SOURCE EXTRACT |
*** Block opens ***
= Courtship and marriage in Tudor England =

Courtship and marriage in Tudor England (1485–1603) marked the legal rite of passage for individuals as it was considered the transition from youth to adulthood. It was an affair that often involved not only the man and woman in courtship but their parents and families as well. While the lower class had more freedom to choose their spouse, the middle and higher classes often searched for ways to build upon a family's wealth, to elevate a family's position within society, or to secure an alliance between families.

== Social and economic considerations ==

=== Higher classes ===
The financial and political facets marriage pertained were the key considerations in choosing a spouse for higher classes. It was a customary practice for noble families to sign contracts which betrothed their children in advance. This ensures a suitable match, which allowed for strategic advancements in society. However, these negotiations for marriage were not done in isolation. It was a matter of wider concern that involved the collective decisions of the family, kin and community. This was due to the concept of lineage and preservation of status, which emphasized increasing and transmitting inheritance from one generation to another. These central considerations of marriage formed the basis of endogamy, where individuals only married within their social group. Such example includes the case of Sir William Locke, where he would only allow a prospective suitor to marry his daughter after providing his account books, that indicated his economic was worth of value

The announcement of a marriage was preceded by negotiations regarding the practice of dowry. This concerned the contribution of cash and goods provided by the father of the bride. It also involved an exchange by the groom’s father of a jointure, which acted as a pension guaranteeing money, property and goods that would secure the maintenance of the bride if she were to become widowed. This financial security was in addition to what the husband would leave his wife in the will.
*** Block closes ***
TASKS |
1. In the text on Tudor courtship and marriage, who provided the cash and goods that made up the dowry?
2. Please pick up the text on Tudor courtship and marriage after its last sentence and keep writing in the same style.
The material that comes next has no connection to the text on Tudor courtship and marriage.

LISTED ENTRIES |
*** Block opens ***
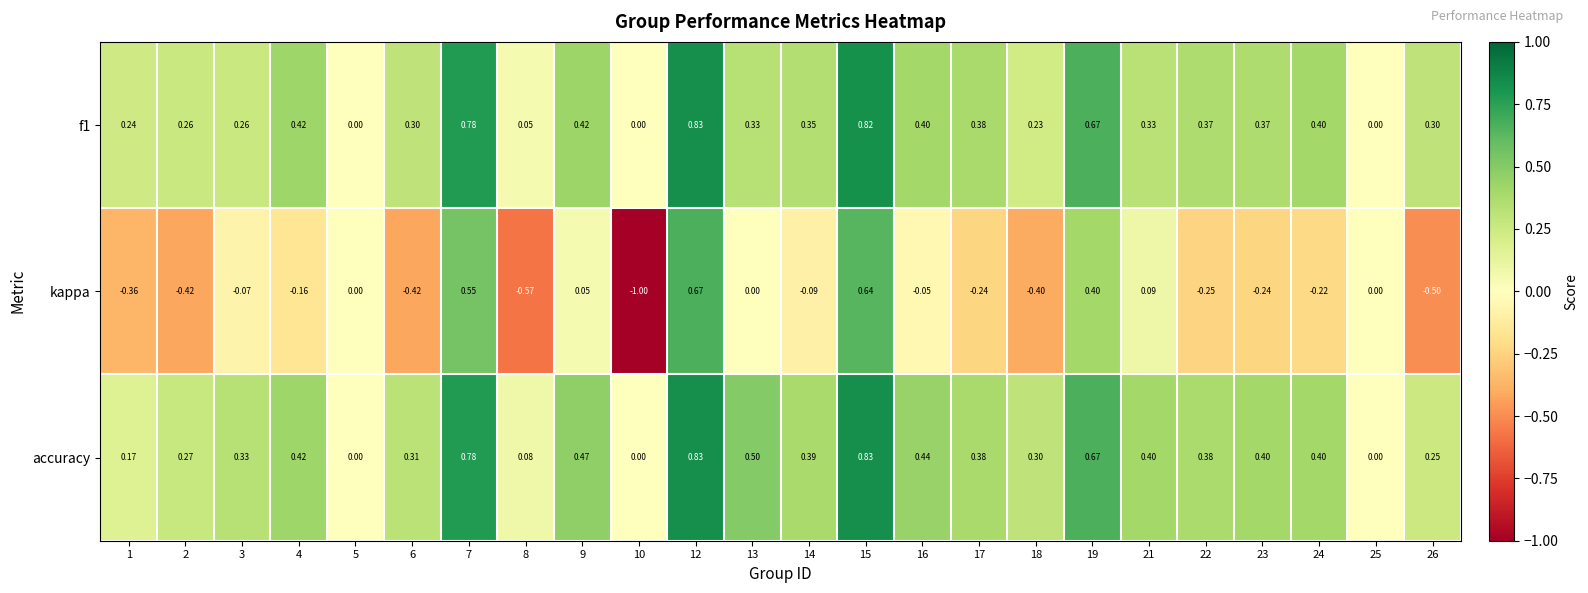

How many categories are shown in the chart?

24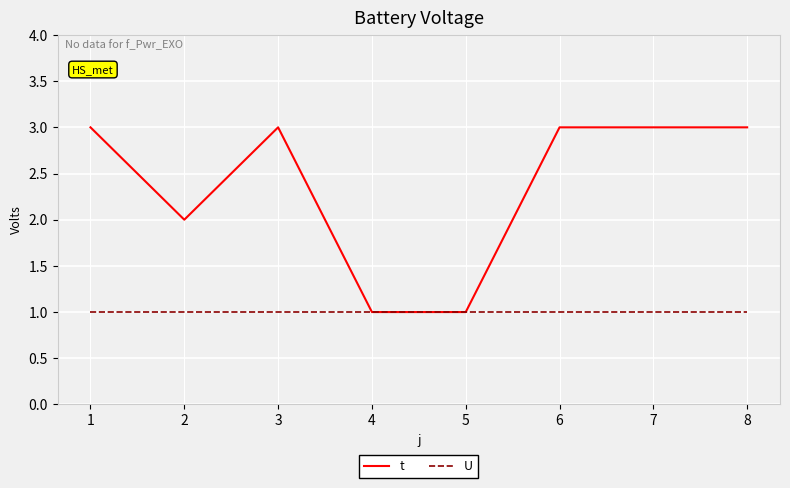

Which series has the widest spread of values?

t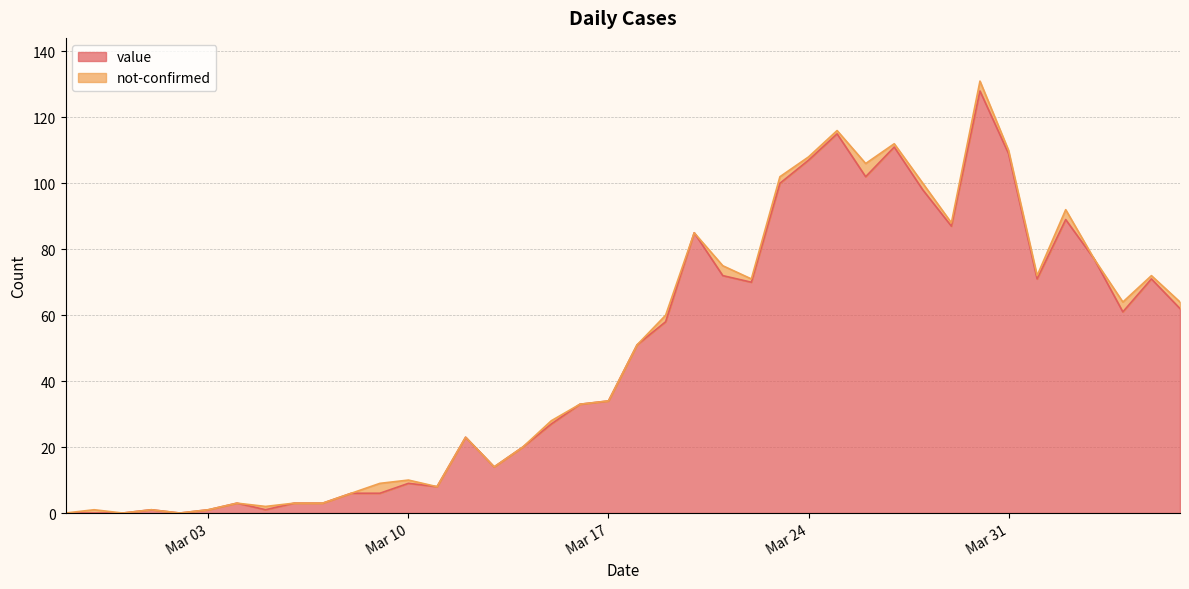

The value at 2020-03-25 is 34. True or false?

False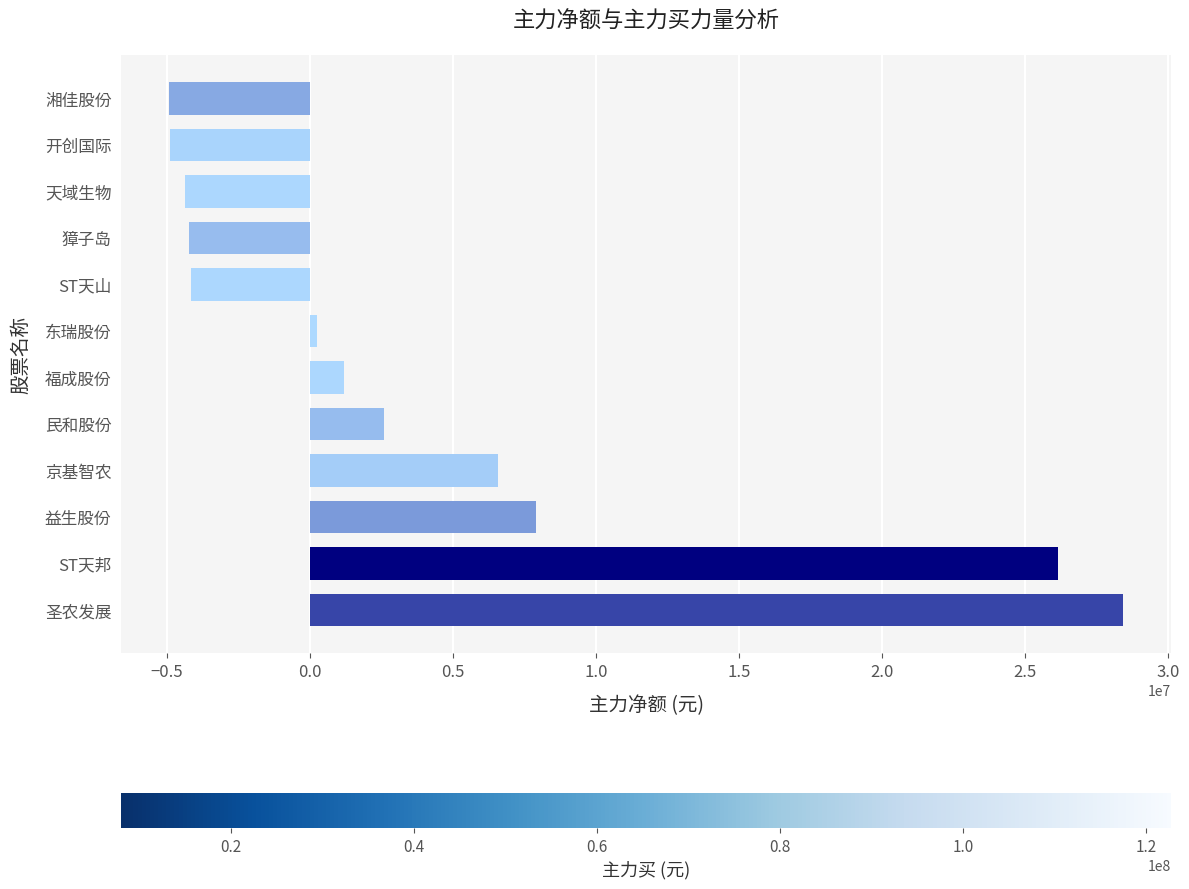

Does the chart contain stacked bars?

No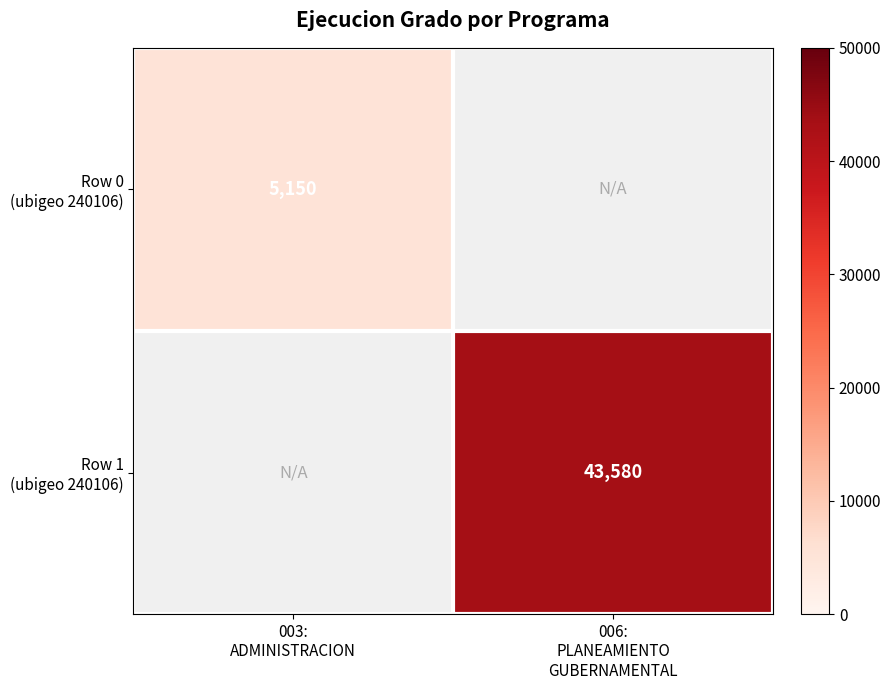

How many series are shown in this chart?

2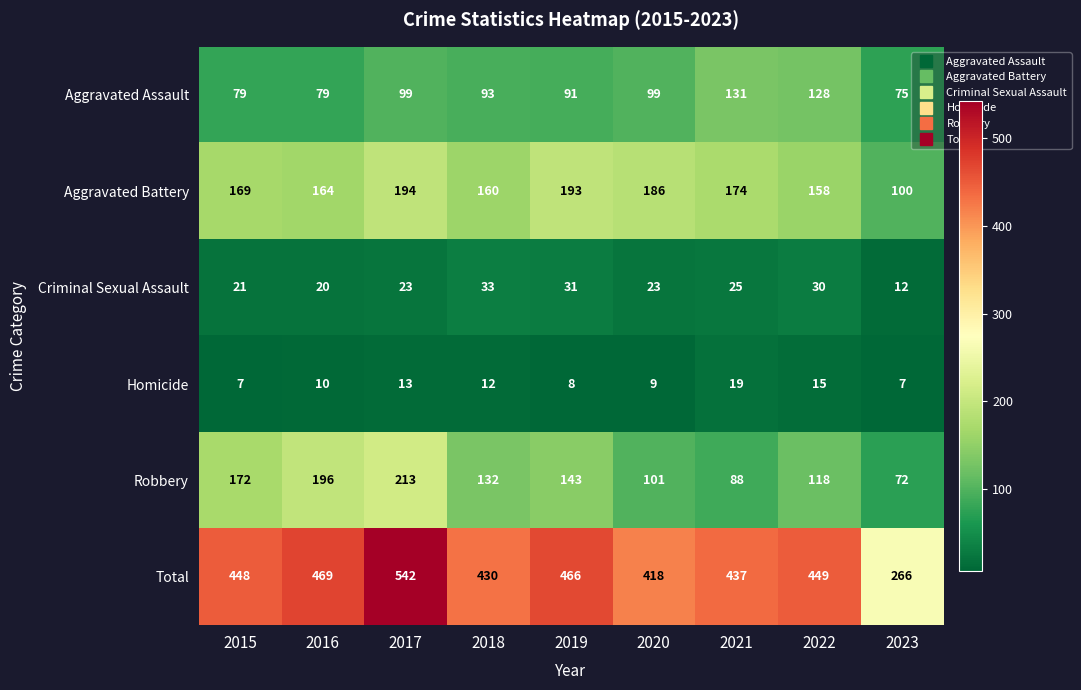

What is the lowest value of the Homicide series?

7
*** Block closes ***
OUTPUTS FOR THE TASKS |
1. The father of the bride.

2.
In a society that followed primogeniture, the marriage among sons displayed different patterns. A clear distinction was made between the first-born sons and their younger brothers. This was because the eldest son was the heir apparent and had the responsibility of ensuring the continuum of the lineage. It meant first-born sons married in their early twenties and saw them inherit the family’s wealth. On some occasions, the inheritance would be divided among the children; however, the younger siblings would receive a significantly less proportion. This often resulted in a considerably late marriage for the younger brothers, as they were required to accumulate income through individual efforts. Early marriages for them could lead to economic hardships and a lifestyle far from their upbringing. However, if they decided to remain unmarried, the luxurious of their household would satisfy the rest of their lives as a gentleman. For a woman, it was essential to maintain or progress her position within society. Despite their rank, women were seen as the submissive sex and were treated as second class citizens. Women were expected to marry and perform their primary roles of being obedient wives and child bearers. As they were restricted to marriage and motherhood, women relied heavily on their husband for financial support and economic security was deeply sought. Such an example includes Elizabeth Howard, whose father-in-law agreed to settle several manors as her jointure.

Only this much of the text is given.